What you are asked to do: Exercise in exact copying. Transcribe every entry that follows, word for word.

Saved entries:
- - - - - - -

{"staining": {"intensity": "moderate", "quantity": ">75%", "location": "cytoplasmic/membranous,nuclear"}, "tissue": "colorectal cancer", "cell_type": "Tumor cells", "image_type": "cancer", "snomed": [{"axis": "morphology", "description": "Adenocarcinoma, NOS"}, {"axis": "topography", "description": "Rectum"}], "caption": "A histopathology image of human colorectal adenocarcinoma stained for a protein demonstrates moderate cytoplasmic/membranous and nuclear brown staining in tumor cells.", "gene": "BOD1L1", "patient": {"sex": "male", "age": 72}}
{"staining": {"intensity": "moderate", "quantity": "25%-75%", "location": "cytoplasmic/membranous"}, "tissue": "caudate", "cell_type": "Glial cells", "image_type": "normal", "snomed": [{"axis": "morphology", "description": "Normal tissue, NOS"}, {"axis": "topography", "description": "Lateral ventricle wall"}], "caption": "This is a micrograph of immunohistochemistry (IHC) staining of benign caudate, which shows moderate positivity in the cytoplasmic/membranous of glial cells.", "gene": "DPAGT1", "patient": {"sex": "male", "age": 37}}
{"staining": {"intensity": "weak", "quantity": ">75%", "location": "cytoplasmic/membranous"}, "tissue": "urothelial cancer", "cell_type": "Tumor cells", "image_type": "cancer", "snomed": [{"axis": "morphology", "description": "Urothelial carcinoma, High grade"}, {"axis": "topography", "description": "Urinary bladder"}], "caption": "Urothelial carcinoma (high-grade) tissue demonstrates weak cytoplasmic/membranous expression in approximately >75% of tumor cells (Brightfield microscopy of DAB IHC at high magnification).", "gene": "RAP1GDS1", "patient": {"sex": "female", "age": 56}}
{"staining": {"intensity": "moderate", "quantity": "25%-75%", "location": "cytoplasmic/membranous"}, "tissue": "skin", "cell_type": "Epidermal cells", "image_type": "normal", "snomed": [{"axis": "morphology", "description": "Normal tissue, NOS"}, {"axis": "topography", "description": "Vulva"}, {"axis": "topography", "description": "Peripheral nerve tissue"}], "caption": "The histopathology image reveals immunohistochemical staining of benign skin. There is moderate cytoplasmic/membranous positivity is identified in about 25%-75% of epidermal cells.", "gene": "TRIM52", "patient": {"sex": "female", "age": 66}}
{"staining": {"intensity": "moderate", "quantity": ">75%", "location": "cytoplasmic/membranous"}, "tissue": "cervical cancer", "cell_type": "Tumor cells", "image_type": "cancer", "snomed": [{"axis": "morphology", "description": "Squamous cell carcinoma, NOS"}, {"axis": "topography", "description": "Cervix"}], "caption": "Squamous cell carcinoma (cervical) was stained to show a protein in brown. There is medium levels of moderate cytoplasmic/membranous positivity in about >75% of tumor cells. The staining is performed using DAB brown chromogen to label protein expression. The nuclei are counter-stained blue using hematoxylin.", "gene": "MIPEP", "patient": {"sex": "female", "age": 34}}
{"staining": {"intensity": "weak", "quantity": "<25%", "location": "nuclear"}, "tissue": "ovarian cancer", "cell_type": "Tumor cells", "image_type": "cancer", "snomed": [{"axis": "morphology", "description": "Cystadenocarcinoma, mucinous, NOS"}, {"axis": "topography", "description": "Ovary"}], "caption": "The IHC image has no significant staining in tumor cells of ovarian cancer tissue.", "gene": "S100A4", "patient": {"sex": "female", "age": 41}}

- - - - - - -

Task result:
{"staining": {"intensity": "moderate", "quantity": ">75%", "location": "cytoplasmic/membranous,nuclear"}, "tissue": "colorectal cancer", "cell_type": "Tumor cells", "image_type": "cancer", "snomed": [{"axis": "morphology", "description": "Adenocarcinoma, NOS"}, {"axis": "topography", "description": "Rectum"}], "caption": "A histopathology image of human colorectal adenocarcinoma stained for a protein demonstrates moderate cytoplasmic/membranous and nuclear brown staining in tumor cells.", "gene": "BOD1L1", "patient": {"sex": "male", "age": 72}}
{"staining": {"intensity": "moderate", "quantity": "25%-75%", "location": "cytoplasmic/membranous"}, "tissue": "caudate", "cell_type": "Glial cells", "image_type": "normal", "snomed": [{"axis": "morphology", "description": "Normal tissue, NOS"}, {"axis": "topography", "description": "Lateral ventricle wall"}], "caption": "This is a micrograph of immunohistochemistry (IHC) staining of benign caudate, which shows moderate positivity in the cytoplasmic/membranous of glial cells.", "gene": "DPAGT1", "patient": {"sex": "male", "age": 37}}
{"staining": {"intensity": "weak", "quantity": ">75%", "location": "cytoplasmic/membranous"}, "tissue": "urothelial cancer", "cell_type": "Tumor cells", "image_type": "cancer", "snomed": [{"axis": "morphology", "description": "Urothelial carcinoma, High grade"}, {"axis": "topography", "description": "Urinary bladder"}], "caption": "Urothelial carcinoma (high-grade) tissue demonstrates weak cytoplasmic/membranous expression in approximately >75% of tumor cells (Brightfield microscopy of DAB IHC at high magnification).", "gene": "RAP1GDS1", "patient": {"sex": "female", "age": 56}}
{"staining": {"intensity": "moderate", "quantity": "25%-75%", "location": "cytoplasmic/membranous"}, "tissue": "skin", "cell_type": "Epidermal cells", "image_type": "normal", "snomed": [{"axis": "morphology", "description": "Normal tissue, NOS"}, {"axis": "topography", "description": "Vulva"}, {"axis": "topography", "description": "Peripheral nerve tissue"}], "caption": "The histopathology image reveals immunohistochemical staining of benign skin. There is moderate cytoplasmic/membranous positivity is identified in about 25%-75% of epidermal cells.", "gene": "TRIM52", "patient": {"sex": "female", "age": 66}}
{"staining": {"intensity": "moderate", "quantity": ">75%", "location": "cytoplasmic/membranous"}, "tissue": "cervical cancer", "cell_type": "Tumor cells", "image_type": "cancer", "snomed": [{"axis": "morphology", "description": "Squamous cell carcinoma, NOS"}, {"axis": "topography", "description": "Cervix"}], "caption": "Squamous cell carcinoma (cervical) was stained to show a protein in brown. There is medium levels of moderate cytoplasmic/membranous positivity in about >75% of tumor cells. The staining is performed using DAB brown chromogen to label protein expression. The nuclei are counter-stained blue using hematoxylin.", "gene": "MIPEP", "patient": {"sex": "female", "age": 34}}
{"staining": {"intensity": "weak", "quantity": "<25%", "location": "nuclear"}, "tissue": "ovarian cancer", "cell_type": "Tumor cells", "image_type": "cancer", "snomed": [{"axis": "morphology", "description": "Cystadenocarcinoma, mucinous, NOS"}, {"axis": "topography", "description": "Ovary"}], "caption": "The IHC image has no significant staining in tumor cells of ovarian cancer tissue.", "gene": "S100A4", "patient": {"sex": "female", "age": 41}}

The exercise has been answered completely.